◆ **Dataset items**:
==============================
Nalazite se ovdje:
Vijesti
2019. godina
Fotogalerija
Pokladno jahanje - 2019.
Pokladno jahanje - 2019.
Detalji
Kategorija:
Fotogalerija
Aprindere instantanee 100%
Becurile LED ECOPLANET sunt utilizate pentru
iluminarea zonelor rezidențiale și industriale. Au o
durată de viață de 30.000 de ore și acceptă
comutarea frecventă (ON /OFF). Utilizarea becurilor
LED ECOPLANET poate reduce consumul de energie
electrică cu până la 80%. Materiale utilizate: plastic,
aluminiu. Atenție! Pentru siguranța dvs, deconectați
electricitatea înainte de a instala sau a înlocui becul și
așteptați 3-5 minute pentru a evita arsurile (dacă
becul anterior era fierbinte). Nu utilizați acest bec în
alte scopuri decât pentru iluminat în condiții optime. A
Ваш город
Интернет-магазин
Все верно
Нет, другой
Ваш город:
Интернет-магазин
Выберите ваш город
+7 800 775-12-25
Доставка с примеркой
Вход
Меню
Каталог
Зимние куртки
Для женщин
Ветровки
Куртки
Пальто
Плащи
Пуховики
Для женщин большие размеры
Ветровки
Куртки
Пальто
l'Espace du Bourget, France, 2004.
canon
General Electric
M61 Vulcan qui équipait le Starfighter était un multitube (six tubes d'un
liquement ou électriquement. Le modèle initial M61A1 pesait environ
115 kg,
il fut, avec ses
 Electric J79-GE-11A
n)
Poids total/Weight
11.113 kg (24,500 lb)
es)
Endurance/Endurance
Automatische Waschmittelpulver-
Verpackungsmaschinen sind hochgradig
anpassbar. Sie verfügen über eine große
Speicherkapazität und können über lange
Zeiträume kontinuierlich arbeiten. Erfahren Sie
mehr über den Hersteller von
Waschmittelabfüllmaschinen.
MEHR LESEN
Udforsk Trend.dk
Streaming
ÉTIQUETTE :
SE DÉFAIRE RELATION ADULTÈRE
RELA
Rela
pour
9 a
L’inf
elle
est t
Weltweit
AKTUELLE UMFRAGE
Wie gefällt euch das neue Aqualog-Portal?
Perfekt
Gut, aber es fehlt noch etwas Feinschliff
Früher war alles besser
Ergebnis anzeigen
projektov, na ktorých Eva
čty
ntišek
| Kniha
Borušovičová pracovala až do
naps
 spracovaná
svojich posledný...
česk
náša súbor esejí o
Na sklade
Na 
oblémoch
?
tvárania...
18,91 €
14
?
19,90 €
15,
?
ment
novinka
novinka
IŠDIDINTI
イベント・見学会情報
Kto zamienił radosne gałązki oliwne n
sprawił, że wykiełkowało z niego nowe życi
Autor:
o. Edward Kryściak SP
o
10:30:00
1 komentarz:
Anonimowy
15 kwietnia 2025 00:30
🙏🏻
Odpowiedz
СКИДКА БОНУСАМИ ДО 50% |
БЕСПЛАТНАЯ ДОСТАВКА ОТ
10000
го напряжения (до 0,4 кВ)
==============================
◆ **Exercise description**: Recast the listing from its first line through the line containing "Verpackungsmaschinen sind hochgradig" as a Markdown table with the columns Row and Text. Give each non-blank line its own row, numbered in order.

◆ **Result of the task**:
| Row | Text |
|---|---|
| 1 | Nalazite se ovdje: |
| 2 | Vijesti |
| 3 | 2019. godina |
| 4 | Fotogalerija |
| 5 | Pokladno jahanje - 2019. |
| 6 | Pokladno jahanje - 2019. |
| 7 | Detalji |
| 8 | Kategorija: |
| 9 | Fotogalerija |
| 10 | Aprindere instantanee 100% |
| 11 | Becurile LED ECOPLANET sunt utilizate pentru |
| 12 | iluminarea zonelor rezidențiale și industriale. Au o |
| 13 | durată de viață de 30.000 de ore și acceptă |
| 14 | comutarea frecventă (ON /OFF). Utilizarea becurilor |
| 15 | LED ECOPLANET poate reduce consumul de energie |
| 16 | electrică cu până la 80%. Materiale utilizate: plastic, |
| 17 | aluminiu. Atenție! Pentru siguranța dvs, deconectați |
| 18 | electricitatea înainte de a instala sau a înlocui becul și |
| 19 | așteptați 3-5 minute pentru a evita arsurile (dacă |
| 20 | becul anterior era fierbinte). Nu utilizați acest bec în |
| 21 | alte scopuri decât pentru iluminat în condiții optime. A |
| 22 | Ваш город |
| 23 | Интернет-магазин |
| 24 | Все верно |
| 25 | Нет, другой |
| 26 | Ваш город: |
| 27 | Интернет-магазин |
| 28 | Выберите ваш город |
| 29 | +7 800 775-12-25 |
| 30 | Доставка с примеркой |
| 31 | Вход |
| 32 | Меню |
| 33 | Каталог |
| 34 | Зимние куртки |
| 35 | Для женщин |
| 36 | Ветровки |
| 37 | Куртки |
| 38 | Пальто |
| 39 | Плащи |
| 40 | Пуховики |
| 41 | Для женщин большие размеры |
| 42 | Ветровки |
| 43 | Куртки |
| 44 | Пальто |
| 45 | l'Espace du Bourget, France, 2004. |
| 46 | canon |
| 47 | General Electric |
| 48 | M61 Vulcan qui équipait le Starfighter était un multitube (six tubes d'un |
| 49 | liquement ou électriquement. Le modèle initial M61A1 pesait environ |
| 50 | 115 kg, |
| 51 | il fut, avec ses |
| 52 |  Electric J79-GE-11A |
| 53 | n) |
| 54 | Poids total/Weight |
| 55 | 11.113 kg (24,500 lb) |
| 56 | es) |
| 57 | Endurance/Endurance |
| 58 | Automatische Waschmittelpulver- |
| 59 | Verpackungsmaschinen sind hochgradig |